The end of spring/beginning of summer marks Pentecost, a celebration important in both folk traditions and religious lives. The Hungarian Pentecost traditions are mainly connected to the Christian holiday, but some of the elements came from the Pagan times. We put together a little photo report, so that you can see how people celebrated Pentecost in Hungary and over the border 🙂
The largest Catholic celebration of the year in Hungary is connected to Pentecost. It is the Csíksomlyói búcsú, which is visited by hundreds of thousands of believers from Hungary, Transylvania and other places around the world. Csíksomlyó is a symbol of solidarity among Hungarians and represents the nation. Pilgrims have been gathering together at Csíksomlyó for 450 years during Pentecost to honour the Szeklers of Csík who defeated the troops of John Sigismund during the battle of Tolvajos tető. The king tried to force the Szeklers to convert to Protestantism.

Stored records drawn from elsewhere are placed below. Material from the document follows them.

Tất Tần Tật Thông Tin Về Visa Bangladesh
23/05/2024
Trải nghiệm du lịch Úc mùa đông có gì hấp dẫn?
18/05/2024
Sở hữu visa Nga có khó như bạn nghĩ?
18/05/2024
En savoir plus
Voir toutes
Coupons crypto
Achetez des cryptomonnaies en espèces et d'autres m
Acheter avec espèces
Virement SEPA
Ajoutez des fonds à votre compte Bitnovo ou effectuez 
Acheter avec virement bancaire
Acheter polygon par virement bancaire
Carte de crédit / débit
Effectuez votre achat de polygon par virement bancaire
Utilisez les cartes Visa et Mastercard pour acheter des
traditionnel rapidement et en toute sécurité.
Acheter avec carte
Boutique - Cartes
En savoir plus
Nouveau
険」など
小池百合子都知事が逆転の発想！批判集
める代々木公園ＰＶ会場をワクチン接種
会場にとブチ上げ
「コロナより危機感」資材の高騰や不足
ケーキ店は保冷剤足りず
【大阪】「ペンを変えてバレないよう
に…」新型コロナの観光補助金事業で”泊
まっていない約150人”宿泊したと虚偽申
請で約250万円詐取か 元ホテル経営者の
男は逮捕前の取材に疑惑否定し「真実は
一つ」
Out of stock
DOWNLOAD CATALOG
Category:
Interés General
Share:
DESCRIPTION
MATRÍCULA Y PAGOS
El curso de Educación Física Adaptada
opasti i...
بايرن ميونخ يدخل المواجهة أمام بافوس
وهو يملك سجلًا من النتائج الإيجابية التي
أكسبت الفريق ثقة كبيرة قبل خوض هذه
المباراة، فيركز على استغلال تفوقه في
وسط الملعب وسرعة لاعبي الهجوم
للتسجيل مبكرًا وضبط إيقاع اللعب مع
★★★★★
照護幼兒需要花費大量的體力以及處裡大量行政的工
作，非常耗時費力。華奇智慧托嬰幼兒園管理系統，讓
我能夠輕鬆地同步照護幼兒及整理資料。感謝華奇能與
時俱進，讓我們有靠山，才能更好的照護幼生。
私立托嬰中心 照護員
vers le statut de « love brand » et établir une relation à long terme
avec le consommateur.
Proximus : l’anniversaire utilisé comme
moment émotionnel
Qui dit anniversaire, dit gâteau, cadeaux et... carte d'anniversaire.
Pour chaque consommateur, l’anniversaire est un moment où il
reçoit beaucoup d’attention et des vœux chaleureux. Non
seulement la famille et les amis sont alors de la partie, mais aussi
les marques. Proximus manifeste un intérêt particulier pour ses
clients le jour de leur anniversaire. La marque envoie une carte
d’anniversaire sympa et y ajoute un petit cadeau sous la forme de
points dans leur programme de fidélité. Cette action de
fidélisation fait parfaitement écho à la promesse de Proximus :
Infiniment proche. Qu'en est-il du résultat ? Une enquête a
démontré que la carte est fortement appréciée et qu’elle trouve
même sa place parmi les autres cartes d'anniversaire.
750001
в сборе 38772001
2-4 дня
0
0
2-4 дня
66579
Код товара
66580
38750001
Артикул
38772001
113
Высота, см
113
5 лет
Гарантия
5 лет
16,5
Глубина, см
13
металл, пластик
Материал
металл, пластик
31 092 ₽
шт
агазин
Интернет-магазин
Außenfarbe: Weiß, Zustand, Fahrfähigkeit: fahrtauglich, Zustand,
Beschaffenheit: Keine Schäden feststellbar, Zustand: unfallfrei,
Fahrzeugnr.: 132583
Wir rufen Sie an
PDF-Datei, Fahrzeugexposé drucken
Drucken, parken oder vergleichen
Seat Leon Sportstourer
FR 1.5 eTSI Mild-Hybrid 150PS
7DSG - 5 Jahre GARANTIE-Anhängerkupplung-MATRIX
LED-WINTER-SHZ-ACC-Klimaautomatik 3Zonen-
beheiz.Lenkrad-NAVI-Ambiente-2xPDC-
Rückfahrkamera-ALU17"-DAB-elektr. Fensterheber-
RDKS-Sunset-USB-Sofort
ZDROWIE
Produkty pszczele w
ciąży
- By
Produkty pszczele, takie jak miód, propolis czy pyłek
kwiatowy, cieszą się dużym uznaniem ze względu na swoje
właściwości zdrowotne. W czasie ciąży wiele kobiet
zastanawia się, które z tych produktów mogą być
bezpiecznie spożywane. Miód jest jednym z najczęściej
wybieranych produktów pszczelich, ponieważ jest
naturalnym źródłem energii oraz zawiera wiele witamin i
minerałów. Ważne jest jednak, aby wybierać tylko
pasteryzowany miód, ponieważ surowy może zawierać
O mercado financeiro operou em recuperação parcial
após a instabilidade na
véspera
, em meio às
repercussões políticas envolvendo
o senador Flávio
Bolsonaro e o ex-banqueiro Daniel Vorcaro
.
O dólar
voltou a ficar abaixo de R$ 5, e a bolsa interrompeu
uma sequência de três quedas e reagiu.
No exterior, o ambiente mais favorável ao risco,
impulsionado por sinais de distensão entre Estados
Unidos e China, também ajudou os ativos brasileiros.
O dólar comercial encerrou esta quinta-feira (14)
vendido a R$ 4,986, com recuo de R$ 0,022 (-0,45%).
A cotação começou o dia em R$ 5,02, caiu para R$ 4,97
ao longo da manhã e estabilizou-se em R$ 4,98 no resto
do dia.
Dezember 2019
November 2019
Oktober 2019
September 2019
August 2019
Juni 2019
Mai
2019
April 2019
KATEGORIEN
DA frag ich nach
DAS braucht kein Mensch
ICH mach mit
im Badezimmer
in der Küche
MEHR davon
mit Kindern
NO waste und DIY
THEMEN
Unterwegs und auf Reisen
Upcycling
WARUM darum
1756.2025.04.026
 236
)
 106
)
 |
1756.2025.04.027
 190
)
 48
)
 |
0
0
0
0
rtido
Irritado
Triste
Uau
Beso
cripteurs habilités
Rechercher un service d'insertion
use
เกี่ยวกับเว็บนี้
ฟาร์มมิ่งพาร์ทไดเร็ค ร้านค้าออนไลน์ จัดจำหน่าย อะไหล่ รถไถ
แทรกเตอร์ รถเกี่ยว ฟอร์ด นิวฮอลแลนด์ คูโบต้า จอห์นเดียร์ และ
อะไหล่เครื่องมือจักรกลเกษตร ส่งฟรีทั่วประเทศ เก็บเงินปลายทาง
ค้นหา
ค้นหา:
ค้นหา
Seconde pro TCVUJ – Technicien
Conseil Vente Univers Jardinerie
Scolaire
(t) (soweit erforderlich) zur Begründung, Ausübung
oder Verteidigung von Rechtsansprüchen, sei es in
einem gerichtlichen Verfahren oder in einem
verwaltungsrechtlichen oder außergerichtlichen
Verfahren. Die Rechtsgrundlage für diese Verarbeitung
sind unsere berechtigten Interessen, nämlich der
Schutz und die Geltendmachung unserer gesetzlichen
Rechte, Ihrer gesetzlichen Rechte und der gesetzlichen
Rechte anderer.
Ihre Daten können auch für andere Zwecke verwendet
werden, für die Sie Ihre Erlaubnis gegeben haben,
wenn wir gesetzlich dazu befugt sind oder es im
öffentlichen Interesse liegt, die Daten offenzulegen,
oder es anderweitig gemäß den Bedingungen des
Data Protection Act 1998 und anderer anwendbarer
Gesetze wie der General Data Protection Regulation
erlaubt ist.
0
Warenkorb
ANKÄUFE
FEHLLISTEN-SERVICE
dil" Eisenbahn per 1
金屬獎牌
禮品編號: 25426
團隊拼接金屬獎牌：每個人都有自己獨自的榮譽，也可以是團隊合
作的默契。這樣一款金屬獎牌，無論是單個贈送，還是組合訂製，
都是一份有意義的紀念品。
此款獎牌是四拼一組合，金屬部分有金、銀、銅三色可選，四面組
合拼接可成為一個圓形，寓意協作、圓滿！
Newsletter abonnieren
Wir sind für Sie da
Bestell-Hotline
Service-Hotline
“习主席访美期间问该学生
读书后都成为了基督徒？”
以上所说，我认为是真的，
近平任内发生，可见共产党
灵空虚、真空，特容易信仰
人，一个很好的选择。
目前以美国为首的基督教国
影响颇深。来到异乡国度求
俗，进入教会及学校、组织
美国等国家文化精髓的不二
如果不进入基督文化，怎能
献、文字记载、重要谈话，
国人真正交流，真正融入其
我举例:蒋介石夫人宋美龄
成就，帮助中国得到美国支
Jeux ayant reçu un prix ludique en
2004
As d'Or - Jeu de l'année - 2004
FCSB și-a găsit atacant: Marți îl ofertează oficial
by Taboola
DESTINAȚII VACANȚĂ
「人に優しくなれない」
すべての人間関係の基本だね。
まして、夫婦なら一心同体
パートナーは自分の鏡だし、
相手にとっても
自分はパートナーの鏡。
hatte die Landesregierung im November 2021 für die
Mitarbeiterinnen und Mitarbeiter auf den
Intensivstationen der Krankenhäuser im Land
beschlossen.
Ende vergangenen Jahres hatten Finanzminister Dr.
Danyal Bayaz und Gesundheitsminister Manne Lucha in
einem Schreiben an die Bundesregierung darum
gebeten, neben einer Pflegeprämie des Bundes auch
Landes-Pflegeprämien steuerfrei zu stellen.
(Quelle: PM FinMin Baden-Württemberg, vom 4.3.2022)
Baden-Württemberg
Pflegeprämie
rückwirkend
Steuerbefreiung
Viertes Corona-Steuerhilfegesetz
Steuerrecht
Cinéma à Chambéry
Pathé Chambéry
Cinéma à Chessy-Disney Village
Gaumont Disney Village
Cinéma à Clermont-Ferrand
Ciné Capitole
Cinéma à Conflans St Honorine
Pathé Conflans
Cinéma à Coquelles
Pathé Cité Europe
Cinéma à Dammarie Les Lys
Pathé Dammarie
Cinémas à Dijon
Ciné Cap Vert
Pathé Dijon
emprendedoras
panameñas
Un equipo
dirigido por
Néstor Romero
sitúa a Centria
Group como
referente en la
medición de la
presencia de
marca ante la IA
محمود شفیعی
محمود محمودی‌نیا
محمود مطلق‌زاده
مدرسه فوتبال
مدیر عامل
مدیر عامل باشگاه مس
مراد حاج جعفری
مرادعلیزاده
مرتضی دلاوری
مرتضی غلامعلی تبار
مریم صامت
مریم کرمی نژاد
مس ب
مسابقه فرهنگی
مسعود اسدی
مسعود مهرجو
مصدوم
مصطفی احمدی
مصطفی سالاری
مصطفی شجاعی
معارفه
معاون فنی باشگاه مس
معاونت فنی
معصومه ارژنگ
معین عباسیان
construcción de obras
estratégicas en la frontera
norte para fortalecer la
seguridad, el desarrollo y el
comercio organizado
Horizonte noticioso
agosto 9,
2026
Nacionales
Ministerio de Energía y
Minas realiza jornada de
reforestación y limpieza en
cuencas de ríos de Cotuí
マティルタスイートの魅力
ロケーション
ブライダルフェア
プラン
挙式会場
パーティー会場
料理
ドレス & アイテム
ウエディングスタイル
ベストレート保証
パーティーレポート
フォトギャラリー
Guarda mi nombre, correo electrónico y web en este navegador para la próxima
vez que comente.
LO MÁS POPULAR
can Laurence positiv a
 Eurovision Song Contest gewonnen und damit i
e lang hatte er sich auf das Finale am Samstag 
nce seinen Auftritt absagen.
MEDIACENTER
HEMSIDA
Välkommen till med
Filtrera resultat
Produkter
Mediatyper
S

This year, MTI made a special photo series about the Blessed Virgin Mary pilgrim train. More than one thousand pilgrims chose to take on the four-day trip on the pilgrim train to get to Csíksomlyó. You can see some of the photos below:
Meanwhile, the visitors of the 23rd Pentecost Open Cellars celebrated a bit differently in Palkonya, a village belonging to the Villány wine region.
A Pentecostal mass was also held in the renovated place of worship of Pálosszentkút.
In another part of the country, the Archbishop of Esztergom-Budapest, Péter Erdő held a pastoral mass at the Nativity of the Blessed Virgin Mary Church of Máriaremete.